> Am 12.12.2016 um 07:02 schrieb John_Tai <[email protected]>:
>
> Thank you all for trying to work this out.
>
>
>
>>> allocation_rule $fill_up <---work better for parallel jobs
>
> I do want my job to run on one machine only
>
>>> control_slaves TRUE < ---- you want tight integration with SGE
>>> job_is_first_task <----can go either way, unless you are sure your
>>> software will control job distro...
>
> And the job will be controlled by my software, not SGE. I only need SGE to
> keep track of the slots (i.e. CPU cores).
>
> -------------------------------------------------
>
> There were no messages on qmaster or ibm038. The job I submitted is not in
> error, it's just waiting for free slots.
>
> -------------------------------------------------
>
> I changed queue slots setting and removed all other PE, but I got the same
> error.
>
>
> # qconf -sq all.q
> qname all.q
> hostlist @allhosts
> seq_no 0
> load_thresholds np_load_avg=1.75
Unless you want to oversubscribe by intention, the above can be set to NONE. In
fact, it might look ahead of the coming load and together with:
$ qconf -ssconf
...
job_load_adjustments np_load_avg=0.50
load_adjustment_decay_time 0:7:30
it can lead to the effect, that the job can't be scheduled. This can even be
adjusted to read:
job_load_adjustments NONE
load_adjustment_decay_time 0:0:0
In your current case of course, where 8 slots are defined and you test with 2
this shouldn't be a problem though.
Did you set up and/or request any memory per machine?
OTOH: if you submit 2 single CPU jobs to node ibm038, are they scheduled?
-- Reuti
> suspend_thresholds NONE
> nsuspend 1
> suspend_interval 00:05:00
> priority 0
> min_cpu_interval 00:05:00
> processors UNDEFINED
> qtype BATCH INTERACTIVE
> ckpt_list NONE
> pe_list cores
> rerun FALSE
> slots 8
> tmpdir /tmp
> shell /bin/sh
> prolog NONE
> epilog NONE
> shell_start_mode posix_compliant
> starter_method NONE
> suspend_method NONE
> resume_method NONE
> terminate_method NONE
> notify 00:00:60
> owner_list NONE
> user_lists NONE
> xuser_lists NONE
> subordinate_list NONE
> complex_values NONE
> projects NONE
> xprojects NONE
> calendar NONE
> initial_state default
> s_rt INFINITY
> h_rt INFINITY
> s_cpu INFINITY
> h_cpu INFINITY
> s_fsize INFINITY
> h_fsize INFINITY
> s_data INFINITY
> h_data INFINITY
> s_stack INFINITY
> h_stack INFINITY
> s_core INFINITY
> h_core INFINITY
> s_rss INFINITY
> h_rss INFINITY
> s_vmem INFINITY
> h_vmem INFINITY
> # qsub -V -b y -cwd -now n -pe cores 2 -q all.q@ibm038 xclock
> Your job 92 ("xclock") has been submitted
> # qstat
> job-ID prior name user state submit/start at queue
> slots ja-task-ID
> -----------------------------------------------------------------------------------------------------------------
> 91 0.55500 xclock johnt qw 12/12/2016 13:54:02
> 2
> 92 0.00000 xclock johnt qw 12/12/2016 13:55:59
> 2
> # qalter -w p 92
> Job 92 cannot run in queue "pc.q" because it is not contained in its hard
> queue list (-q)

MATERIAL PROVIDED -
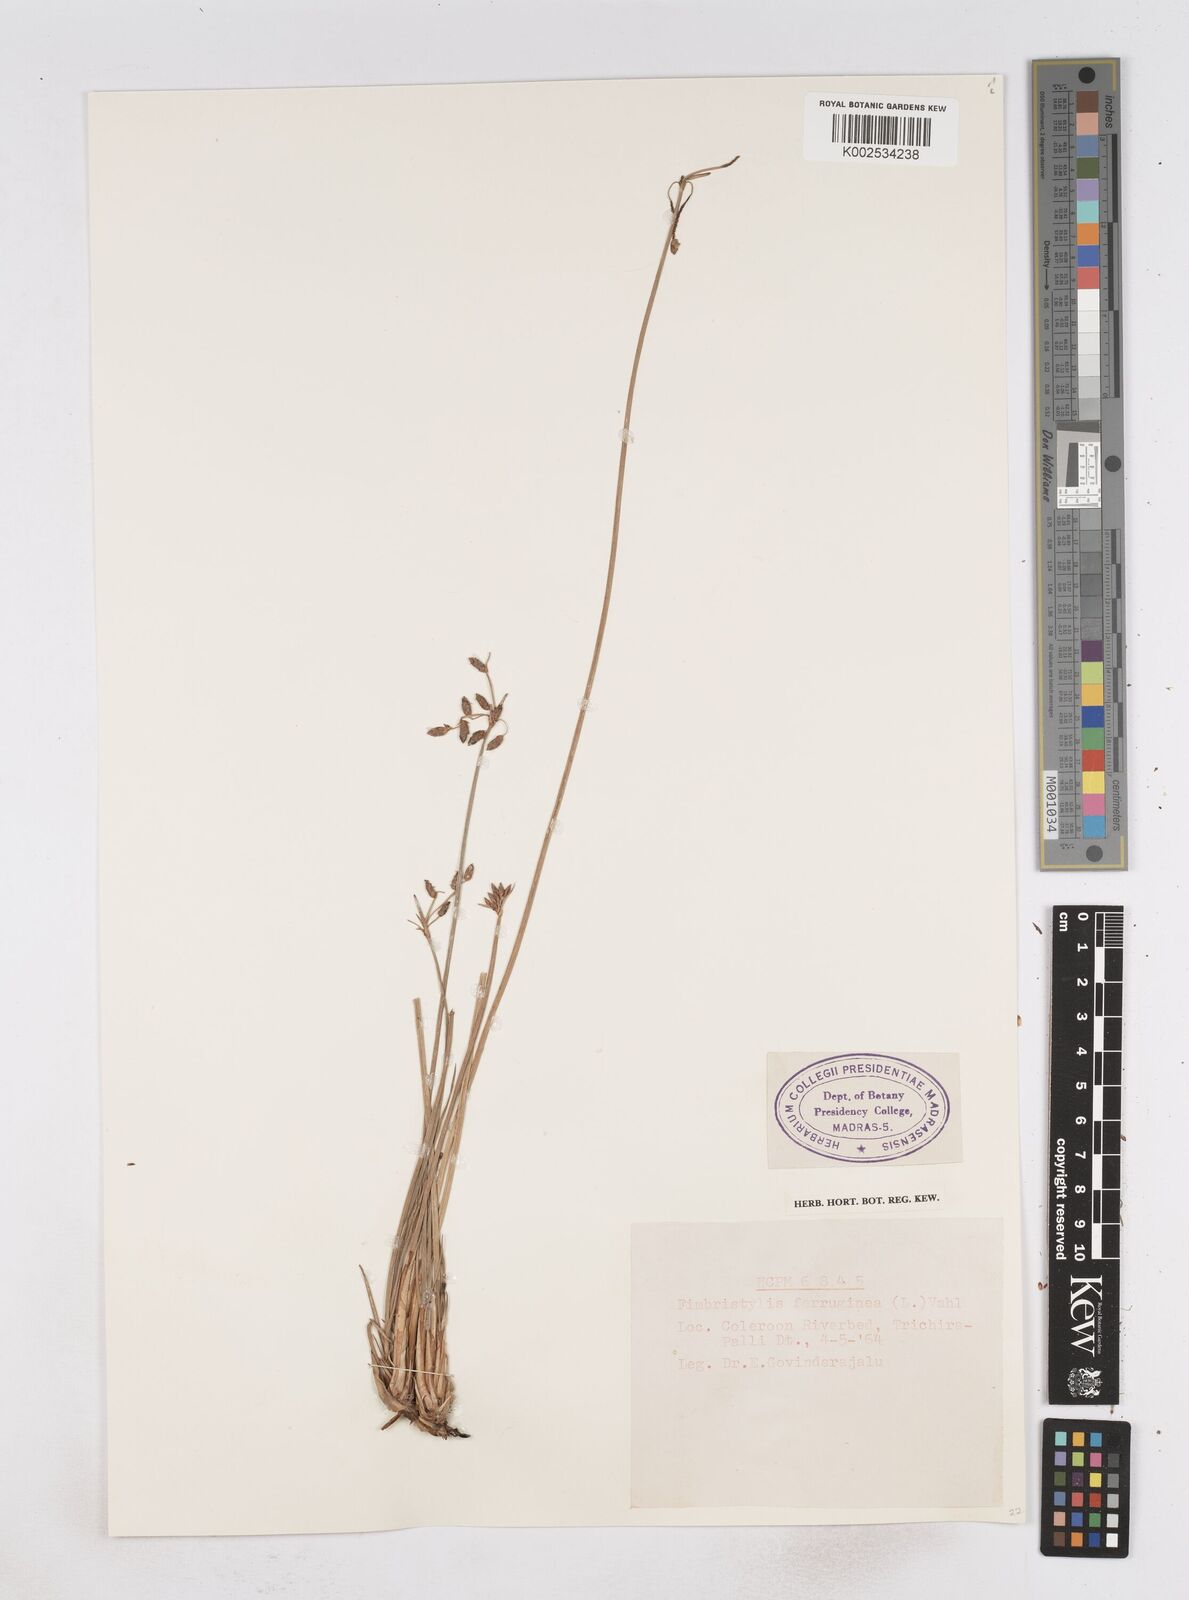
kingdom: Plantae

WHAT THE TASK ASKS - In the grid engine thread, what value does Reuti say load_thresholds can be set to unless oversubscribing is intended? The listing has no connection to the grid engine thread.

RESULT BELOW - NONE